Government accused of making ‘clear decision’ not to address child poverty

US rapporteur on extreme poverty and human rights says taxation policies are ‘anti-social behaviour’

Prof Philip Alston  told a conference on taxation justice, hosted by Christian Aid, that  Ireland had a “surprisingly ambivalent relationship” with economic and social human rights. Photograph: Jeff J Mitchell/Getty Images

Prof Philip Alston told a conference on taxation justice, hosted by Christian Aid, that Ireland had a “surprisingly ambivalent relationship” with economic and social human rights. Photograph: Jeff J Mitchell/Getty Images

 

Ireland’s taxation policies were “anti-social behaviour” and the Government made a “clear decision” not to address child poverty or reverse the worst of austerity, the UN special rapporteur on extreme poverty and human rights has said.

Prof Philip Alston, addressing a conference on taxation justice hosted by Christian Aid, said Ireland had a “surprisingly ambivalent relationship” with economic and social human rights.

“Ireland was once at the forefront. The early Irish Constitution identified economic and social rights as fundamental principles. Ireland wanted to distinguish itself from its colonial legacy. Today, however, we see a continued reluctance within the country to accept that economic and social rights are human rights in the full sense domestically. We can embrace them for other countries but we still don’t embrace them as full human rights within the Irish context.”

Ireland had been a great economic success after terrible setbacks in recent years. There was no question that the 12.5 per cent corporate tax rate as well as “Ireland’s willingness to accommodate all sorts of special arrangements” with individual companies made it attractive for investment.

“The problem is, a low-tax policy can also degenerate into a mantra. A mantra is useful when you don’t want to think about something, [but] Ireland’s much-vaunted tax policies do need to be kept under constant review.”

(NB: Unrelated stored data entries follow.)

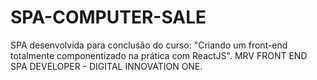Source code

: # SPA-COMPUTER-SALE
SPA desenvolvida para conclusão do curso: "Criando um front-end totalmente componentizado na prática com ReactJS".
MRV FRONT END SPA DEVELOPER - DIGITAL INNOVATION ONE.
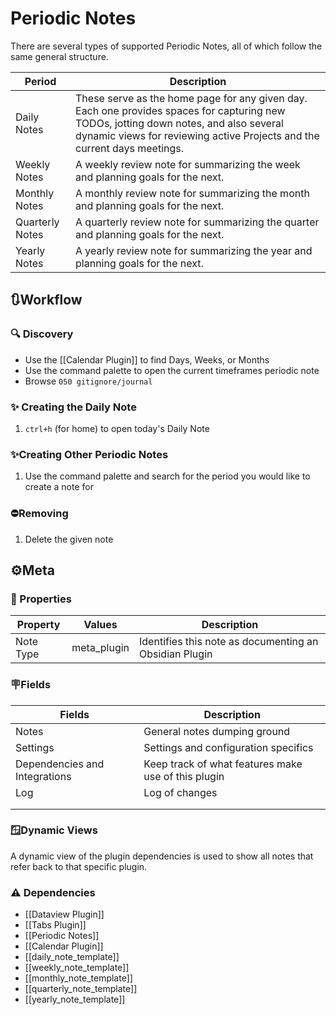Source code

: # Periodic Notes

There are several types of supported Periodic Notes, all of which follow the same general structure.

| Period          | Description                                                                                                                                                                                                        |
| --------------- | ------------------------------------------------------------------------------------------------------------------------------------------------------------------------------------------------------------------ |
| Daily Notes     | These serve as the home page for any given day.  Each one provides spaces for capturing new TODOs, jotting down notes, and also several dynamic views for reviewing active Projects and the current days meetings. |
| Weekly Notes    | A weekly review note for summarizing the week and planning goals for the next.                                                                                                                                     |
| Monthly Notes   | A monthly review note for summarizing the month and planning goals for the next.                                                                                                                                   |
| Quarterly Notes | A quarterly review note for summarizing the quarter and planning goals for the next.                                                                                                                               |
| Yearly Notes    | A yearly review note for summarizing the year and planning goals for the next.                                                                                                                                     |

## 🔃Workflow

### 🔍 Discovery

- Use the [[Calendar Plugin]] to find Days, Weeks, or Months
- Use the command palette to open the current timeframes periodic note
- Browse `050 gitignore/journal`

### ✨ Creating the Daily Note

1. `ctrl+h` (for home) to open today's Daily Note

### ✨Creating Other Periodic Notes

1. Use the command palette and search for the period you would like to create a note for

### ⛔Removing

1. Delete the given note

## ⚙️Meta

### 🔩 Properties

| Property                  | Values                                 | Description                                                               |
| ------------------------- | -------------------------------------- | ------------------------------------------------------------------------- |
| Note Type                 | meta_plugin                            | Identifies this note as documenting an Obsidian Plugin                    |

### 🪧Fields

| Fields                        | Description                                         |
| ----------------------------- | --------------------------------------------------- |
| Notes                         | General notes dumping ground                        |
| Settings                      | Settings and configuration specifics                |
| Dependencies and Integrations | Keep track of what features make use of this plugin |
| Log                           | Log of changes                                      |
|                               |                                                     |
|                               |                                                     |

### 🪟Dynamic Views

A dynamic view of the plugin dependencies is used to show all notes that refer back to that specific plugin.

### ⚠️ Dependencies

- [[Dataview Plugin]]
- [[Tabs Plugin]]
- [[Periodic Notes]]
- [[Calendar Plugin]]
- [[daily_note_template]]
- [[weekly_note_template]]
- [[monthly_note_template]]
- [[quarterly_note_template]]
- [[yearly_note_template]]
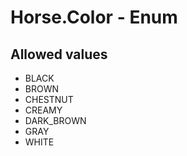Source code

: 

# Horse.Color - Enum



## Allowed values

* BLACK
* BROWN
* CHESTNUT
* CREAMY
* DARK_BROWN
* GRAY
* WHITE
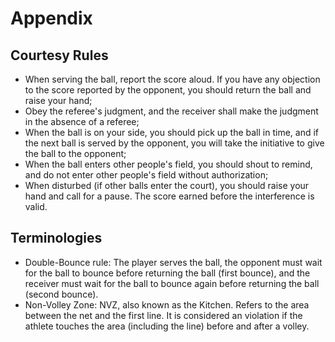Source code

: # Appendix

## Courtesy Rules

* When serving the ball, report the score aloud. If you have any objection to the score reported by the opponent, you should return the ball and raise your hand;
* Obey the referee's judgment, and the receiver shall make the judgment in the absence of a referee;
* When the ball is on your side, you should pick up the ball in time, and if the next ball is served by the opponent, you will take the initiative to give the ball to the opponent;
* When the ball enters other people's field, you should shout to remind, and do not enter other people's field without authorization;
* When disturbed (if other balls enter the court), you should raise your hand and call for a pause. The score earned before the interference is valid.


## Terminologies

* Double-Bounce rule: The player serves the ball, the opponent must wait for the ball to bounce before returning the ball (first bounce), and the receiver must wait for the ball to bounce again before returning the ball (second bounce).
* Non-Volley Zone: NVZ, also known as the Kitchen. Refers to the area between the net and the first line. It is considered an violation if the athlete touches the area (including the line) before and after a volley.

Insufficient attention was being given at official level to the consequences of austerity policies and taxation choices. “The recent child deprivation poverty statistics which came out last month were pretty shocking for a country such as this.” The usual response was that tax policies had to be balanced against longer-term social commitments and that sufficient money was not available.

“The reality, of course, is that there is money available if Ireland chooses to make it available. These social policies are clear choices. These are not choices made by a Government that has no option. They are not choices that are simply precluded because ‘we need to maintain our tax policy’. It is a clear decision not to address the rate of child poverty. It is a decision not to roll back some of the very harmful reductions that had to be taken over the last seven or eight years. These are conscious decisions, not matters that are beyond our control.”

The question of whether Ireland was a tax-haven was “touchy” and although Ireland argued it was not a tax-haven, it was,Prof Alston added. Ireland was a place large multinationals “laundered profits”.

“The double Irish and range of other shady policies, the details and consequences of which have been very well-known to the Government for a long time, are not something that happened accidentally.” These “lurks and perks” were not central to Ireland’s identity as an attractive place to do business, but “should be seen as an anti-social behaviour”.